TASK DETAILS: Take every line from the listing below that includes "instead" and copy it.
────
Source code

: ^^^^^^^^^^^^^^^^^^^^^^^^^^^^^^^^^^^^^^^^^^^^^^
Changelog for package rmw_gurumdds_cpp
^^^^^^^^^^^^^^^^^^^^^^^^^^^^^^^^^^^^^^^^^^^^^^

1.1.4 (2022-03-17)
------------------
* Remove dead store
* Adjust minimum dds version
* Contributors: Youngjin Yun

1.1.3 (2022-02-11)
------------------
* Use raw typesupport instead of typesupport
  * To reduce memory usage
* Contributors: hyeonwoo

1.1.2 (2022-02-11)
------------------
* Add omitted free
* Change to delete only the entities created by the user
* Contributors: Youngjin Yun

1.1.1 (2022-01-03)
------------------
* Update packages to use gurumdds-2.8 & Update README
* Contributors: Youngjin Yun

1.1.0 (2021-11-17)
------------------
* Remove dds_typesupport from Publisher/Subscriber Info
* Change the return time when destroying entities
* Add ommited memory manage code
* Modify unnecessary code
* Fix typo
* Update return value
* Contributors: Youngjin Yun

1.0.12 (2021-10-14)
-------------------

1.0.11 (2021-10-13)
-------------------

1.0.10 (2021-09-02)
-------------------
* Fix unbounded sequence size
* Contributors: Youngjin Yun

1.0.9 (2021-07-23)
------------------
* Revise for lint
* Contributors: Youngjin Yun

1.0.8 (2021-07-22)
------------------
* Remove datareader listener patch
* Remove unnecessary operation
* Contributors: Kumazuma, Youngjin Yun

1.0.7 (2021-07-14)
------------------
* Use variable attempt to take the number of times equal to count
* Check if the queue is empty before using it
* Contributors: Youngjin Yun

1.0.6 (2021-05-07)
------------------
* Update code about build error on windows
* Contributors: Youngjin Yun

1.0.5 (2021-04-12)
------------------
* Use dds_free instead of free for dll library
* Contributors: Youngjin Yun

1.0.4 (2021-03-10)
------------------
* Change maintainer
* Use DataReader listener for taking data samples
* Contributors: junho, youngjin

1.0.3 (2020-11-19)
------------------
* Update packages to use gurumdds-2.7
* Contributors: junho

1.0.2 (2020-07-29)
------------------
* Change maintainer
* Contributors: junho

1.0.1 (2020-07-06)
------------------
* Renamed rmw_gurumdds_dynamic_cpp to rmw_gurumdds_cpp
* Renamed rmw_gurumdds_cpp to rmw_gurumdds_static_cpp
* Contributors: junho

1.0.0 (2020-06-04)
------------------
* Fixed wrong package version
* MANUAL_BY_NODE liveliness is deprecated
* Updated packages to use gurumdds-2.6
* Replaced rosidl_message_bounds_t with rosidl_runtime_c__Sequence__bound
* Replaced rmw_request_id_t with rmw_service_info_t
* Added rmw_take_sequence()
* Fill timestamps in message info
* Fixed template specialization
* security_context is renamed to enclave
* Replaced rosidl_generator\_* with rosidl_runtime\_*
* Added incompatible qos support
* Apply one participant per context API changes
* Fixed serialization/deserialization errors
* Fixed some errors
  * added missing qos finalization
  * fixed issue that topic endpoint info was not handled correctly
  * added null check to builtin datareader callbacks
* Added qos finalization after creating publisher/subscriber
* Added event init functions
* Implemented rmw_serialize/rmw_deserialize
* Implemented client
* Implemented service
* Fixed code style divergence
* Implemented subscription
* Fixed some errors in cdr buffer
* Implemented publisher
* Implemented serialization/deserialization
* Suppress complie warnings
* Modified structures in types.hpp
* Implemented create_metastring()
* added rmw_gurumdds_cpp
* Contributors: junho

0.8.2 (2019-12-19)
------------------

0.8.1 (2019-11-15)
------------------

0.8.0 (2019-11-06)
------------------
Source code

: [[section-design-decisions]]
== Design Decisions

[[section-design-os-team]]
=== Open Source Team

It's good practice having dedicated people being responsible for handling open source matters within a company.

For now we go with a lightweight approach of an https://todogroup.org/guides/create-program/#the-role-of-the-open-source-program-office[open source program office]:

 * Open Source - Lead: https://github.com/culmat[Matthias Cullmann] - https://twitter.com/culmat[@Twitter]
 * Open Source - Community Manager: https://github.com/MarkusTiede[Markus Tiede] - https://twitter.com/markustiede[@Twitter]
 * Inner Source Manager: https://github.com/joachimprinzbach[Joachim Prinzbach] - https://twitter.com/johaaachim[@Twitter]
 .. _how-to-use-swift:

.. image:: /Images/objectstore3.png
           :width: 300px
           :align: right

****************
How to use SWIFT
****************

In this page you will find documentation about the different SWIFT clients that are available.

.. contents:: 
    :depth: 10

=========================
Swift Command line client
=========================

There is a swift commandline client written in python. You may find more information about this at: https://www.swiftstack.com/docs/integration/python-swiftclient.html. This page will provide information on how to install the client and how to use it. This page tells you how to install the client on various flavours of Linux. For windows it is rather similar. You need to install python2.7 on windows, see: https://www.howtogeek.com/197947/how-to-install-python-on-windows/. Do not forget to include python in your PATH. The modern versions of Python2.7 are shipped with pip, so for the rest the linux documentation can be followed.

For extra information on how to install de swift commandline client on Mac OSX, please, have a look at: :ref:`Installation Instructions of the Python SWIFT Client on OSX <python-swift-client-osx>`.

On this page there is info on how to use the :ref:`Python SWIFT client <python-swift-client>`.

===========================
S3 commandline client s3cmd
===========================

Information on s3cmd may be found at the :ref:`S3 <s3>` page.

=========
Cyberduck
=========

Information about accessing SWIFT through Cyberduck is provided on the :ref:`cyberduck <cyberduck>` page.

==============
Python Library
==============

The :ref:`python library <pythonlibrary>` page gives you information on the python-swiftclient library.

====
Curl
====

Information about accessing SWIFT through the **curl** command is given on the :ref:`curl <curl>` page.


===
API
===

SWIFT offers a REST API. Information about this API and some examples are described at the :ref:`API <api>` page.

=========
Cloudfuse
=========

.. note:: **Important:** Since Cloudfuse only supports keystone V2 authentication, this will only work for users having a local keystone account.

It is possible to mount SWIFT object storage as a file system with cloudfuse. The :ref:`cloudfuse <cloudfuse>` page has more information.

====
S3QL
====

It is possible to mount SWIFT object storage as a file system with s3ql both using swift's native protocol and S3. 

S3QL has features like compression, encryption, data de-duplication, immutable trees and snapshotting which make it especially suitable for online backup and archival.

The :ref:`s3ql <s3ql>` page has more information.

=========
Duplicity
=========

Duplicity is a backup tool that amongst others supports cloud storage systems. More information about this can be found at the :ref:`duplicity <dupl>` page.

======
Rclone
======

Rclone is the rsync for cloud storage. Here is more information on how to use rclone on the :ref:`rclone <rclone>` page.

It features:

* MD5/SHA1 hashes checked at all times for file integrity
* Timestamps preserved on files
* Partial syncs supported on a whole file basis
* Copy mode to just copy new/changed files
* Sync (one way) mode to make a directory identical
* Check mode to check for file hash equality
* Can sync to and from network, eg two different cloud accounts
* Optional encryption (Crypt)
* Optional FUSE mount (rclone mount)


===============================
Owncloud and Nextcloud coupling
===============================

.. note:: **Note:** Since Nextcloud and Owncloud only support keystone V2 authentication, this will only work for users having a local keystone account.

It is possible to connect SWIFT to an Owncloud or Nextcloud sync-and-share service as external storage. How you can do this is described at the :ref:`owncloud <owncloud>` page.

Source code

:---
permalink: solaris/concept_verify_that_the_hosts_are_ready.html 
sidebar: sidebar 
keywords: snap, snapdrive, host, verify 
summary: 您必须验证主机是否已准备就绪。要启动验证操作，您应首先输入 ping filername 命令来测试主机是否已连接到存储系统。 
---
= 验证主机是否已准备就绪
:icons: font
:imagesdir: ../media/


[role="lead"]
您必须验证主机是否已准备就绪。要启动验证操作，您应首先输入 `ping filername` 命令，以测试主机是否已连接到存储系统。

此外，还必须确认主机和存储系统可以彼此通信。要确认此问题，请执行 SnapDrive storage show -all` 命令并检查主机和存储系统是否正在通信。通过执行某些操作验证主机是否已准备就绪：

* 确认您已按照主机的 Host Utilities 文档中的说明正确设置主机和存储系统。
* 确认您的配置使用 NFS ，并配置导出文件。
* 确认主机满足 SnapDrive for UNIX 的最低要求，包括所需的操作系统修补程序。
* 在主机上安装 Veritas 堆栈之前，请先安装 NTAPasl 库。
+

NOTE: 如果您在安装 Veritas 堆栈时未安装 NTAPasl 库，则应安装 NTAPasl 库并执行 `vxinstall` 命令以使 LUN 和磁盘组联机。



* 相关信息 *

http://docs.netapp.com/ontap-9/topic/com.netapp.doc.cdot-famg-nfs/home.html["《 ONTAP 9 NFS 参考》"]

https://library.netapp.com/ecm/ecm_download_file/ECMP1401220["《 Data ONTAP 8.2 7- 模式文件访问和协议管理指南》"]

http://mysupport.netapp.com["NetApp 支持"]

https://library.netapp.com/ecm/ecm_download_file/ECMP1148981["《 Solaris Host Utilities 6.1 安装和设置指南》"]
────
TASK OUTPUT:
* Use raw typesupport instead of typesupport
* Use dds_free instead of free for dll library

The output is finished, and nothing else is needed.